Title: The Fate of Locality in Modern China: Changes and Continuity
Presentation Type: Panel Presentation
Yongtao Du, Oklahoma State University, United States (organizer, presenter)
Lifeng Li, Nanjing University, China (presenter)
Xiaopo Zhang, Anhui University, China (presenter)
Woyu Liu, Nanjing University, China (presenter)
Huaiyin Li, University of Texas at Austin, United States (chair, discussant)
Unlike the conventional picture in studies of nationalism in which the dawn of nation-states ushered in the dusk of things local, the emergence of the nation-state in China was not accompanied by a decline of the local. This local-national symbiosis is understandable if we view locality in the Chinese republic as inheritance from the late empire: not self-standing places to be annexed by the newly emerging territorial state, but age-old field administrative entities embedded in an imperial polity, carrying with them enduring localist orientations of the ruling class. This same type of locality also weathered the Nationalist Revolution and GMT rule with success, despite attacks by the “national unity” discourse and suppressions in the state’s centralization efforts. Yet the millennium-long locality-polity relationship, together with the various forms of localist orientations, suffered severe damage after 1949, when the CCP made great progresses in both disempowering locality and cleansing people of local sentiment.
This panel explores the fate of locality in modern China against the background of enduring localism and the distinctive position locality held in traditional China’s spatial order.
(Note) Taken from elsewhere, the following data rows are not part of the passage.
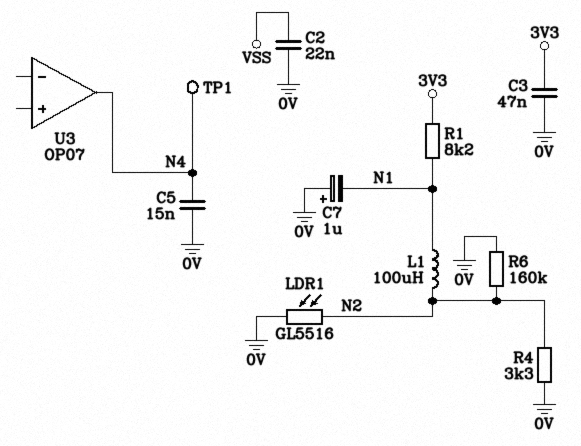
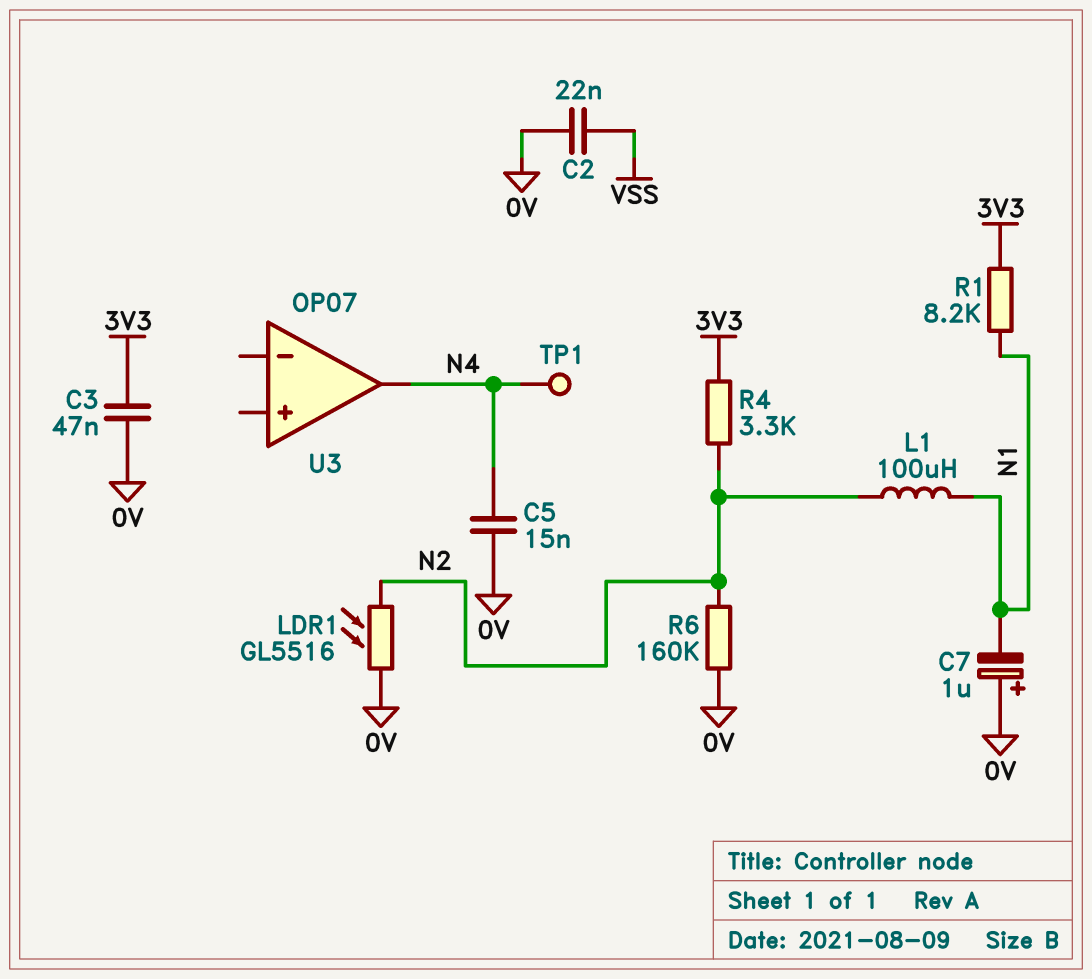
R4: 3.3k (0V, N2) -> 3.3k (3V3, N2)

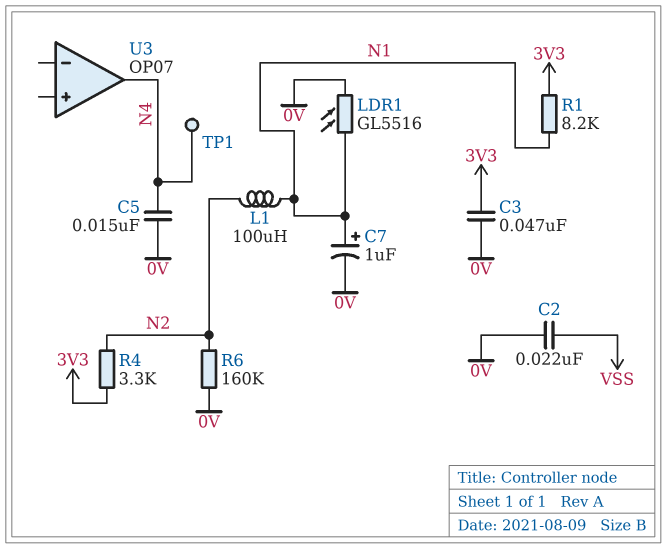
C7: 1uF (plus 0V, minus N1) -> 1uF (plus N1, minus 0V)
LDR1: GL5516 (0V, N2) -> GL5516 (0V, N1)

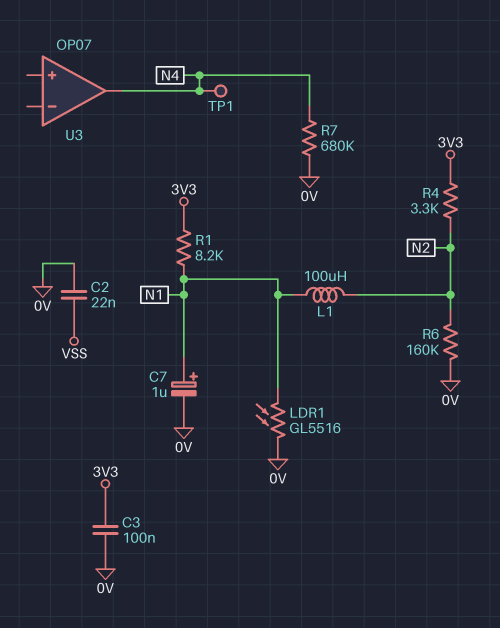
C3: 47nF (0V, 3V3) -> 100nF (0V, 3V3)
C5: 15nF (0V, N4) -> none
R7: none -> 680k (0V, N4)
Li studies the dilemmas rural elites faced between the state and locality from the Qing to the PRC; Zhang analyzes the early republican transformation of local politics in the Lianghuai region; Du explains what made it hard, if not impossible, for a communist cadre to be a local man and inherit the localist orientation of the late imperial gentry; finally Liu analyzes how the “Four Cleanup Movement” reshaped local politics in Mao’s China.